Task directions:
Every line in the data below that includes "Schlüsseldienst" belongs in the answer, copied as it stands.
── Task input
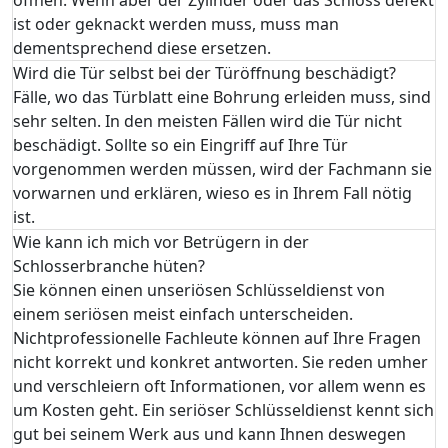
ist oder geknackt werden muss, muss man
dementsprechend diese ersetzen.
Wird die Tür selbst bei der Türöffnung beschädigt?
Fälle, wo das Türblatt eine Bohrung erleiden muss, sind
sehr selten. In den meisten Fällen wird die Tür nicht
beschädigt. Sollte so ein Eingriff auf Ihre Tür
vorgenommen werden müssen, wird der Fachmann sie
vorwarnen und erklären, wieso es in Ihrem Fall nötig
ist.
Wie kann ich mich vor Betrügern in der
Schlosserbranche hüten?
Sie können einen unseriösen Schlüsseldienst von
einem seriösen meist einfach unterscheiden.
Nichtprofessionelle Fachleute können auf Ihre Fragen
nicht korrekt und konkret antworten. Sie reden umher
und verschleiern oft Informationen, vor allem wenn es
um Kosten geht. Ein seriöser Schlüsseldienst kennt sich
gut bei seinem Werk aus und kann Ihnen deswegen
────
Solution to this task:
Sie können einen unseriösen Schlüsseldienst von
um Kosten geht. Ein seriöser Schlüsseldienst kennt sich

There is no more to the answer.